Each new cyber attack raises the geopolitical stakes. Rogers, in his remarks, called for a clear red line that would determine whether a cyber action undertaken by state or nation rises to the level of war. “There is no red line. There is no sense of consequence,” he said regarding theft of intellectual property online. “We need to get there.”
Cyber Command faces limits in the protection it can offer. The best way to defend from cyber attacks is to acknowledge the break-ins, malware, denial of service attacks will occur with greater frequency and severity. Rogers called for more emphasis on resilience in the face of massive cyber attacks, likening the nation’s network-connected infrastructure to a battleship under constant assault from bombs. “What do you do when you have damage?” he asked, harkening back to his time spent analyzing signals intelligence aboard Navy ships, “what you do is to keep fighting.”

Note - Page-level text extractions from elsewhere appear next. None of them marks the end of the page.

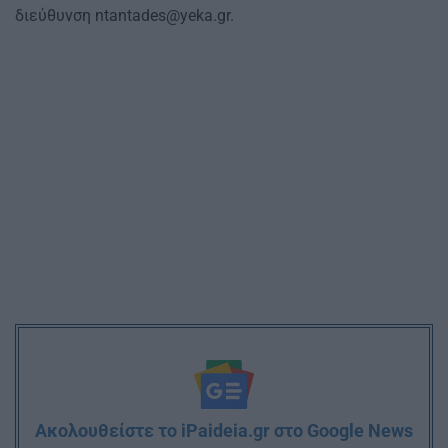
διεύθυνση
ntantades@yeka.gr
.
Ακολουθείστε το iPaideia.gr στο Google News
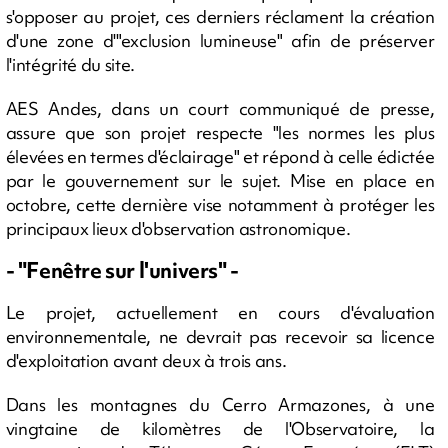
s'opposer au projet, ces derniers réclament la création
d'une zone d'"exclusion lumineuse" afin de préserver
l'intégrité du site.
AES Andes, dans un court communiqué de presse,
assure que son projet respecte "les normes les plus
élevées en termes d'éclairage" et répond à celle édictée
par le gouvernement sur le sujet. Mise en place en
octobre, cette dernière vise notamment à protéger les
principaux lieux d'observation astronomique.
- "Fenêtre sur l'univers" -
Le projet, actuellement en cours d'évaluation
environnementale, ne devrait pas recevoir sa licence
d'exploitation avant deux à trois ans.
Dans les montagnes du Cerro Armazones, à une
vingtaine de kilomètres de l'Observatoire, la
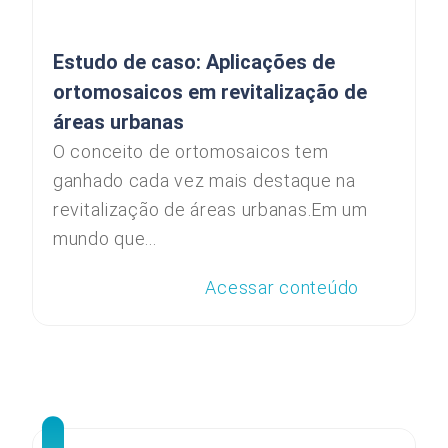
Estudo de caso: Aplicações de
ortomosaicos em revitalização de
áreas urbanas
O conceito de ortomosaicos tem
ganhado cada vez mais destaque na
revitalização de áreas urbanas.Em um
mundo que...
Acessar conteúdo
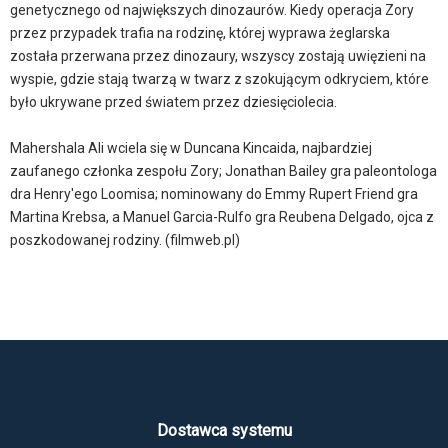
genetycznego od największych dinozaurów. Kiedy operacja Zory
przez przypadek trafia na rodzinę, której wyprawa żeglarska
została przerwana przez dinozaury, wszyscy zostają uwięzieni na
wyspie, gdzie stają twarzą w twarz z szokującym odkryciem, które
było ukrywane przed światem przez dziesięciolecia.
Mahershala Ali wciela się w Duncana Kincaida, najbardziej
zaufanego członka zespołu Zory; Jonathan Bailey gra paleontologa
dra Henry'ego Loomisa; nominowany do Emmy Rupert Friend gra
Martina Krebsa, a Manuel Garcia-Rulfo gra Reubena Delgado, ojca z
poszkodowanej rodziny. (filmweb.pl)
Dostawca systemu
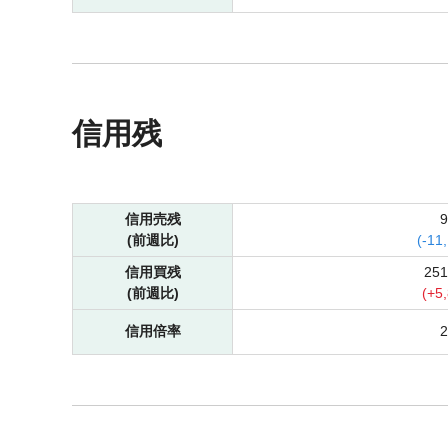
信用残
信用売残
(前週比)
(
-
11
信用買残
25
(前週比)
(
+
5
信用倍率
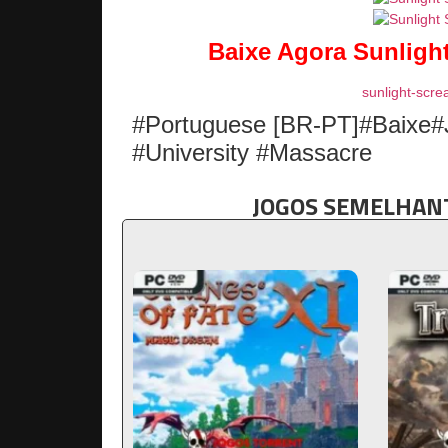
Baixe Agora
Sunlight
sunlight-scre
#Portuguese [BR-PT]#Baixe#
#University #Massacre
JOGOS SEMELHANT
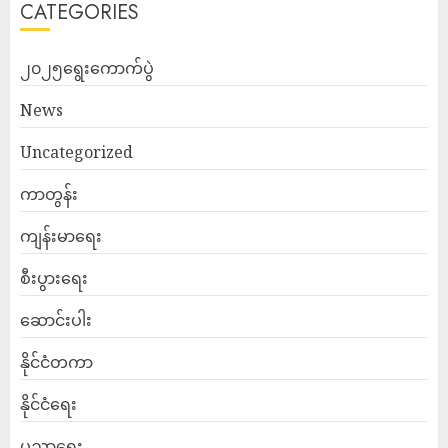
CATEGORIES
၂၀၂၅ရွေးကောက်ပွဲ
News
Uncategorized
ကာတွန်း
ကျန်းမာရေး
စီးပွားရေး
ဆောင်းပါး
နိုင်ငံတကာ
နိုင်ငံရေး
ပညာရေး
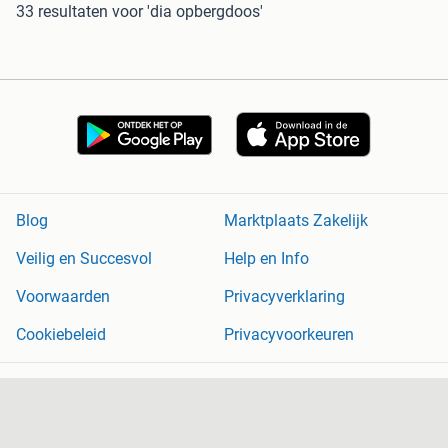
33 resultaten
voor 'dia opbergdoos'
Blog
Marktplaats Zakelijk
Veilig en Succesvol
Help en Info
Voorwaarden
Privacyverklaring
Cookiebeleid
Privacyvoorkeuren
Over Marktplaats
Werken bij
Perskamer
Adevinta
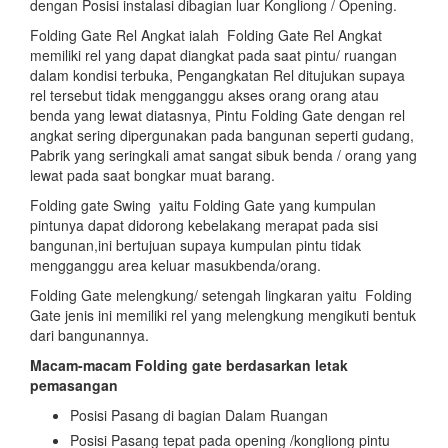
dengan Posisi instalasi dibagian luar Kongliong / Opening.
Folding Gate Rel Angkat ialah Folding Gate Rel Angkat
memiliki rel yang dapat diangkat pada saat pintu/ ruangan
dalam kondisi terbuka, Pengangkatan Rel ditujukan supaya
rel tersebut tidak mengganggu akses orang orang atau
benda yang lewat diatasnya, Pintu Folding Gate dengan rel
angkat sering dipergunakan pada bangunan seperti gudang,
Pabrik yang seringkali amat sangat sibuk benda / orang yang
lewat pada saat bongkar muat barang.
Folding gate Swing yaitu Folding Gate yang kumpulan
pintunya dapat didorong kebelakang merapat pada sisi
bangunan,ini bertujuan supaya kumpulan pintu tidak
mengganggu area keluar masukbenda/orang.
Folding Gate melengkung/ setengah lingkaran yaitu Folding
Gate jenis ini memiliki rel yang melengkung mengikuti bentuk
dari bangunannya.
Macam-macam Folding gate berdasarkan letak
pemasangan
Posisi Pasang di bagian Dalam Ruangan
Posisi Pasang tepat pada opening /kongliong pintu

In a strange moment, Rogers asked the attendees, primarily cybersecurity professionals, if any of them had suffered “some form of compromise of their personal information or their personal systems,” after a brief pause, he acknowledged.
“My hands up there with you,” Rogers admitted.
In other words, the NSA sees the looming threat of more consequential cyber attacks as justification enough to do even more data collection under parameters it views as legal.
But that doesn’t mean that they can keep you safe.